#### WORK TO COMPLETE:
Please extend the chemistry revision cards on formula mass and moles below, starting right after the point where they stop.

#### EXTRACT PROVIDED:
========
CGP C3

Question 1

What is a relative formula mass (Mr)

Answer 1

. The relative atomic masses of all atoms in the molecular formula added together

Question 2

What is the relative atomic mass

Answer 2

. It’s the same as an elements mass number
e.g Ar of Mg = 24

Question 3

Relative formula mass worked example

Answer 3

Find the relative formula mass of MgCl2
Ar of Mg = 24 Ar of Cl = 35.5
Mg + Cl (2) = 24 x (2 x 35.5) = 95
Mr of MgCl2 = 95

Question 4

How do you calculate the % Mass of an Element in a Compound

Answer 4

Percentage mass of an element in a compound = Ar x number of atoms of that element / Mr of the compound x 100

Question 5

% Mass of an Element in a Compound worked example

Answer 5

Find the percentage mass of sodium in sodium bicarbonate : Na2CO3
Ar of Sodium = 23, Ar of Carbon = 12 Ar of Oxygen = 16
Mr of Na2CO3 = (2 x 23) + 12 + (3 x 16) = 106

(23 x 2 / 106) x 100 = 43%

Question 6

Percentage mass complicated worked example
“A mixture contains 20% iron ions by mass. What mass of iron chloride (FeCl2) would you need to provide the iron ions in 50g of the mixture?”
Ar of Fe = 56
Ar of Cl = 35.5

Answer 6

1. Find the mass of iron in the mixture
   Mixture contains 20% iron by mass, in 50g (50x0.2) there would be 10g of iron
2. Calculate percentage mass of iron in iron chloride

56 / 56 + (2 x 35.5) x 100 = 44.09%

3. Calculate the mass of iron chloride that contains 10g of iron

Iron chloride contains 44.09% iron by mass, so there will be 10g of iron in 10 / (44.09 / 100) = 23g

So you need 23g of iron chloride to provide the iron in 50g of the mixture

Question 7

Mole

Answer 7

. “The Mole” is simply the name given to an amount of a substance.
. Just like a hundred is 100 or a thousand is 1000, The Avogadro constant is 6.02 x 10^23 that’s all, it’s just a number.

Question 8

One mole of a substance

Answer 8

. One mole of any substance is just an amount of that substance that contains 6.02 x 10^23 of particles. The particles could be atoms, molecules, ions or electrons

Question 9

Why is the Avogadro constant that specific number

Answer 9

.The mass of that number of atoms or molecules of any substance os exactly the same number of grams as the Ar or Mr of the element or compound
In other words:
. One mole of atoms or molecules of any substance will have a mass in grams equal to the Ar or Mr for that substance e.g.
. Carbon’s Ar = 12, so one mole of carbon = 12g

. Nitrogen gas’ Mr = 28, so one mole of Nitrogen gas = 28g

This means that 12g of C, 28g of N2 or 44g of C02 contain one mole of atoms

Question 10

What is the formula to find the number of moles in a given mass

Answer 10

. Number of moles = Mass in g / Mr

Question 11

Finding number of moles worked example

Answer 11

How many moles are there in 66g of Carbon Dioxide (CO2)
========
#### DATASET RECORDS:
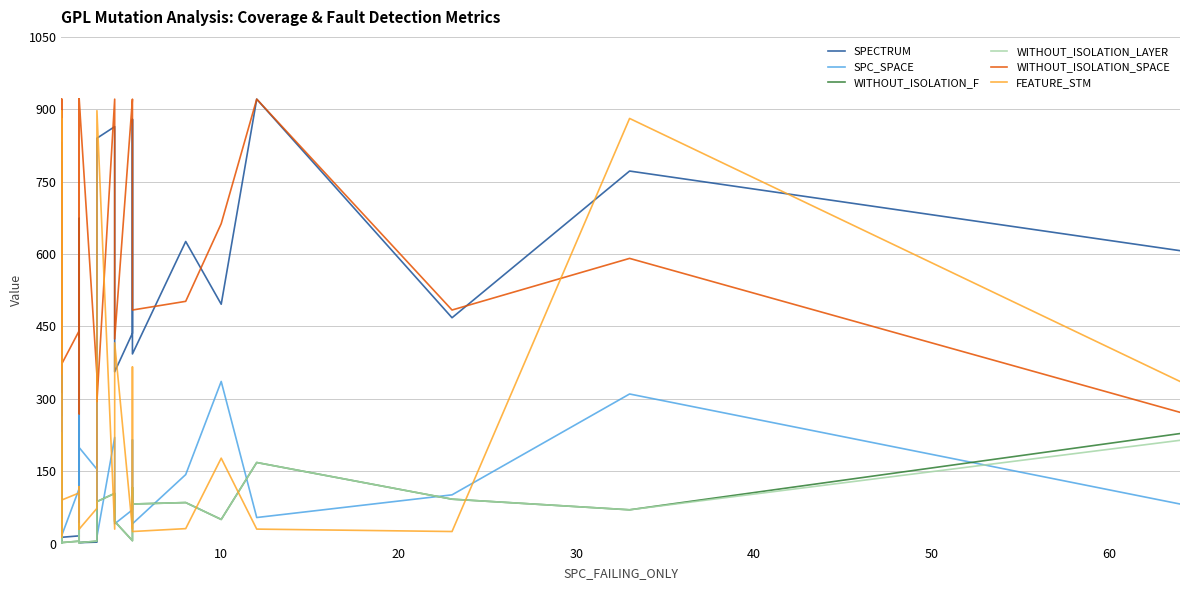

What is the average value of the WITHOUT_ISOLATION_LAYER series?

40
========
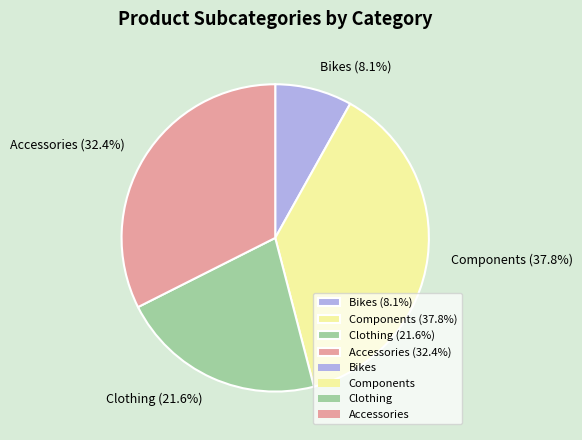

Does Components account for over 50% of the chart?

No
========
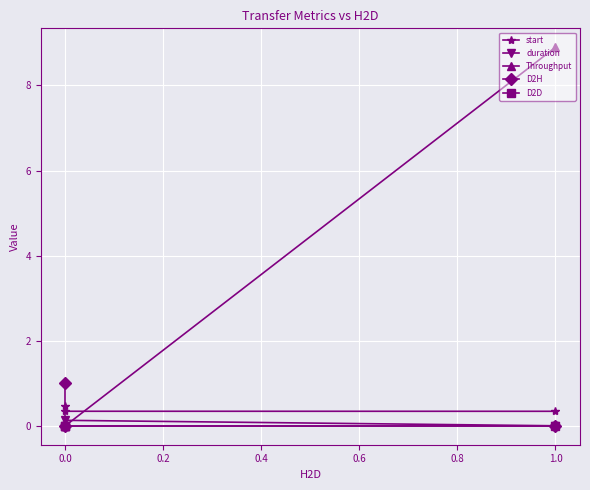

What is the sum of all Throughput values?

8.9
========
#### ANSWER:
1. Calculate Mr of Carbon dioxide = 12 + (16x2) = 44
2. Divide mass (66g) by the Mr (44) = 1.5 mol

Question 12

Conservation of mass

Answer 12

. During a chemical reaction, no atoms are destroyed and no atoms are created
. This means there are the same number and types of atoms on each side of a reaction equation

. If the mass seems to change, there’s usually a gas involved

Question 13

Moles in equations

Answer 13

. The big numbers in-front of the chemical formulas of the reactants and products tell you how many moles of each substance takes part or is formed, for example :
Mg + 2HCl = MgCl2 + H2
. In this reaction, 1 mole of magnesium and 2 moles of hydrochloric acid react together to form 1 mole of magnesium chloride and 1 mole of hydrogen gas

Question 14

Balancing equations using reacting masses

Answer 14

If you know the masses of the reactants and products that took part in a reaction, you can work out the balanced symbol equation for the reaction.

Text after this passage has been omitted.